IntelLabs / coach

Reinforcement Learning Coach by Intel AI Lab enables easy experimentation with state of the art Reinforcement Learning algorithms
https://intellabs.github.io/coach/
Apache License 2.0
2.32k stars 460 forks source link

Add head regularization costs to tf.losses #292

Closed jamescasbon closed 5 years ago

jamescasbon commented 5 years ago

The regularization losses are not added to the cost function and are therefore ignored during optimisation. This PR fixes this bug.

galnov commented 5 years ago

@jamescasbon do you have an example that shows a case where regularization loss is not taken into account? This code is currently a bit messy as part of it is in the heads implementation and part of it is in general_network, but, to the best of our knowledge, there is no bug here.

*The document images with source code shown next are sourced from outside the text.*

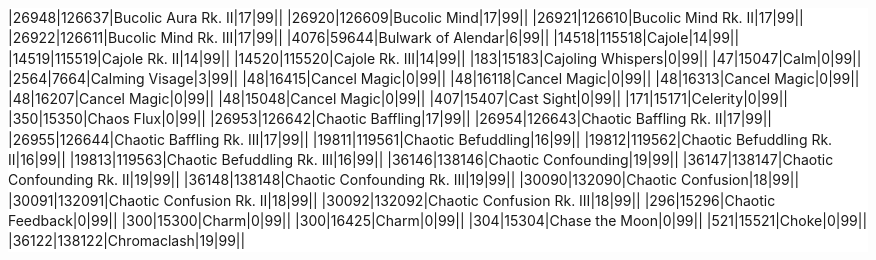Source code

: |26948|126637|Bucolic Aura Rk. II|17|99||
|26920|126609|Bucolic Mind|17|99||
|26921|126610|Bucolic Mind Rk. II|17|99||
|26922|126611|Bucolic Mind Rk. III|17|99||
|4076|59644|Bulwark of Alendar|6|99||
|14518|115518|Cajole|14|99||
|14519|115519|Cajole Rk. II|14|99||
|14520|115520|Cajole Rk. III|14|99||
|183|15183|Cajoling Whispers|0|99||
|47|15047|Calm|0|99||
|2564|7664|Calming Visage|3|99||
|48|16415|Cancel Magic|0|99||
|48|16118|Cancel Magic|0|99||
|48|16313|Cancel Magic|0|99||
|48|16207|Cancel Magic|0|99||
|48|15048|Cancel Magic|0|99||
|407|15407|Cast Sight|0|99||
|171|15171|Celerity|0|99||
|350|15350|Chaos Flux|0|99||
|26953|126642|Chaotic Baffling|17|99||
|26954|126643|Chaotic Baffling Rk. II|17|99||
|26955|126644|Chaotic Baffling Rk. III|17|99||
|19811|119561|Chaotic Befuddling|16|99||
|19812|119562|Chaotic Befuddling Rk. II|16|99||
|19813|119563|Chaotic Befuddling Rk. III|16|99||
|36146|138146|Chaotic Confounding|19|99||
|36147|138147|Chaotic Confounding Rk. II|19|99||
|36148|138148|Chaotic Confounding Rk. III|19|99||
|30090|132090|Chaotic Confusion|18|99||
|30091|132091|Chaotic Confusion Rk. II|18|99||
|30092|132092|Chaotic Confusion Rk. III|18|99||
|296|15296|Chaotic Feedback|0|99||
|300|15300|Charm|0|99||
|300|16425|Charm|0|99||
|304|15304|Chase the Moon|0|99||
|521|15521|Choke|0|99||
|36122|138122|Chromaclash|19|99||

jamescasbon commented 5 years ago

I don't have a handy example but I have the following evidence:

  1. In ppo with use_kl_regularization True you can set the kl_coefficient to whatever you want and it will not affect the outcome of a run

  2. In the ppo head I can see the regularization loss from (1) in the self.regularizations list. I can also confirm (by instrumenting the code) that this does not form part of the loss function used in general_network

Looking at the construction of the loss you have

    self.losses = tf.losses.get_losses(self.full_name)

    # L2 regularization
    if self.network_parameters.l2_regularization != 0:
        self.l2_regularization = tf.add_n([tf.nn.l2_loss(v) for v in self.weights]) \
                                 * self.network_parameters.l2_regularization
        self.losses += self.l2_regularization

    self.total_loss = tf.reduce_sum(self.losses)

So a loss must be in tf.losses or be part of this l2 reg to be in the loss function.

You can see in head.py

    # add losses and target placeholder
    for idx in range(len(self.loss_type)):
        ...
        # we add the loss to the losses collection and later we will extract it in general_network
        tf.losses.add_loss(loss)
        self.loss.append(loss)

    # add regularizations
    for regularization in self.regularizations:
        self.loss.append(regularization)

So nowhere is the regularizer added to the loss

What evidence do you have that it does work? ;) I found the l2 regularizer bug before and I'm pretty sure this is the same. To fix that you added the stanza in the construction of the loss, right?

galnov commented 5 years ago

Thanks @jamescasbon :-) @shadiendrawis can you please review to make sure all regularizations are covered and are taken into account only once with this fix?